What GAO Found
The Department of State has documented a cybersecurity risk management program that meets federal requirements. Specifically, the department has identified risk management roles and responsibilities and developed a risk management strategy. However, State has not fully implemented its program to identify and monitor risk to assets and the information maintained on its systems, as shown in the figure below.
Examples of State’s Progress in Implementing Its Cybersecurity Risk Management Program
Until the department implements required risk management activities, it lacks assurance that its security controls are operating as intended. Moreover, State is likely not fully aware of information security vulnerabilities and threats affecting mission operations.
State’s incident response processes for detecting, responding to, and recovering from cybersecurity incidents generally align with federal guidance by requiring the department to establish an incident handling capability for its information systems. For example, State’s Cyber Incident Response Team and other units within its Monitoring and Incident Response Division provide the capability to identify active and potential threats to the department’s network security 24 hours a day, 7 days a week.
However, the department has not fully implemented processes that support its incident response program. For example, State has not fully updated and tested information system contingency plans to ensure continuity of operations nor configured its centralized inventory management database to identify asset inventory information from all available data sources.

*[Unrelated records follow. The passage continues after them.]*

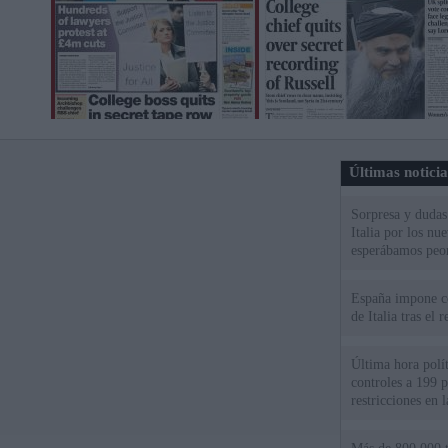
Últimas notici
Sorpresa y dudas 
Italia por los nu
esperábamos peo
España impone co
de Italia tras el
Última hora polít
controles a 199 p
restricciones en l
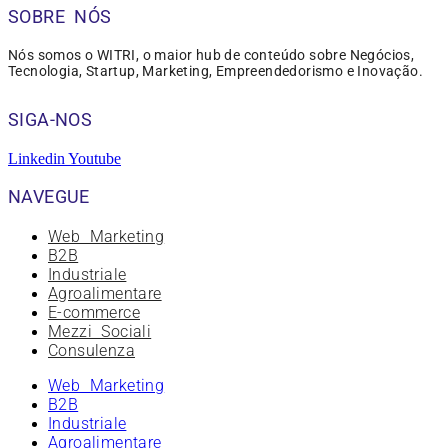
SOBRE NÓS
Nós somos o WITRI, o maior hub de conteúdo sobre Negócios,
Tecnologia, Startup, Marketing, Empreendedorismo e Inovação.
SIGA-NOS
Linkedin
Youtube
NAVEGUE
Web Marketing
B2B
Industriale
Agroalimentare
E-commerce
Mezzi Sociali
Consulenza
Web Marketing
B2B
Industriale
Agroalimentare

Further, State has not adequately secured its IT infrastructure to support its incident response program. This includes replacing the 23,689 hardware systems and 3,102 occurrences of network and server operating system software installations that have reached end-of-life. Certain installations of operating system software had reached end-of-life over 13 years ago.
Without fully implemented incident response processes and an adequately secured IT infrastructure to support State’s incident response program by, among other things, updating outdated or unsupported products, State’s IT infrastructure is vulnerable to exploits. Furthermore, the department risks being unable to fully detect, investigate, and mitigate cybersecurity-related incidents.

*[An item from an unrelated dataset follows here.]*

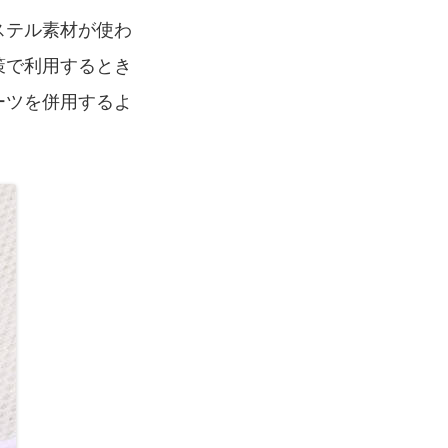
ステル素材が使わ
策で利用するとき
ーツを併用するよ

In the last several years, State has taken a number of steps to clarify and strengthen the role of the Chief Information Officer (CIO). For example, in October 2020, State issued a memo and matrix outlining the roles and responsibilities for cybersecurity of State’s CIO and others.
Nevertheless, the ability of State’s CIO to secure the department’s IT systems is limited due to shared management responsibilities and a lack of communication. In State’s IT structure, the CIO manages State’s main network and sets department-wide standards, but bureaus perform many activities independently, purchasing much of their own equipment, managing many of their own IT systems, and obtaining their own funding. In addition, a lack of communication among the CIO, Information Resource Management, and the bureaus also hampers the CIO’s ability to secure the department’s IT systems. For example, this created confusion among information system security officers about the applicability of IT-related requirements. State’s IT structure, insulated culture (i.e., bureaus operating independently), and the lack of communication between the CIO and the bureaus is responsible for many of the deficiencies identified in this report, as shown in the figure below.

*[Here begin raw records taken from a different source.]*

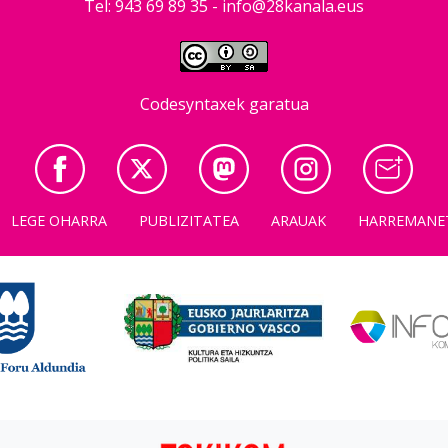
Tel: 943 69 89 35 -
info@28kanala.eus
Codesyntaxek garatua
LEGE OHARRA
PUBLIZITATEA
ARAUAK
HARREMANE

Examples of Deficiencies at State Due to Its IT Structure and Insulated Culture
In October 2021, the CIO noted that the roles and responsibilities matrix needed to be updated to better reflect the specific cyber functions and activities that department leadership and bureaus engage in throughout State. Until State addresses these and other deficiencies, the CIO faces challenges managing and overseeing the department’s cybersecurity program, including risk management and incident response, and the department’s systems remain vulnerable.
Why GAO Did This Study
The security of State’s IT systems is vital to promoting an open, interoperable, and reliable information and communications infrastructure in the department.
GAO was asked to review State’s cybersecurity practices. This report assesses the extent to which (1) State has implemented a cybersecurity risk management program; (2) State has a process and supporting infrastructure to detect, respond to, and recover from cybersecurity incidents; and (3) State’s Chief Information Officer (CIO) is able to secure its IT systems department-wide.
To conduct this work, GAO reviewed federal laws and guidance and compared them to department policies. GAO also analyzed samples of IT risk, incident response, and configuration data for selected enterprise-wide systems and 16 embassies and consular locations. Additionally, GAO interviewed State officials from the Bureau of Information Resource Management and the Bureau of Diplomatic Security with primary responsibility for managing and securing State’s IT systems and networks. GAO also met with high-level officials at the Bureau of Consular Affairs, given that it operates more IT systems than any other bureau.
This is a public version of a sensitive report with limited distribution. In response to a request from State officials, GAO excluded from this public report information deemed sensitive, such as specific post locations, system names, and technologies as well as a specific weakness.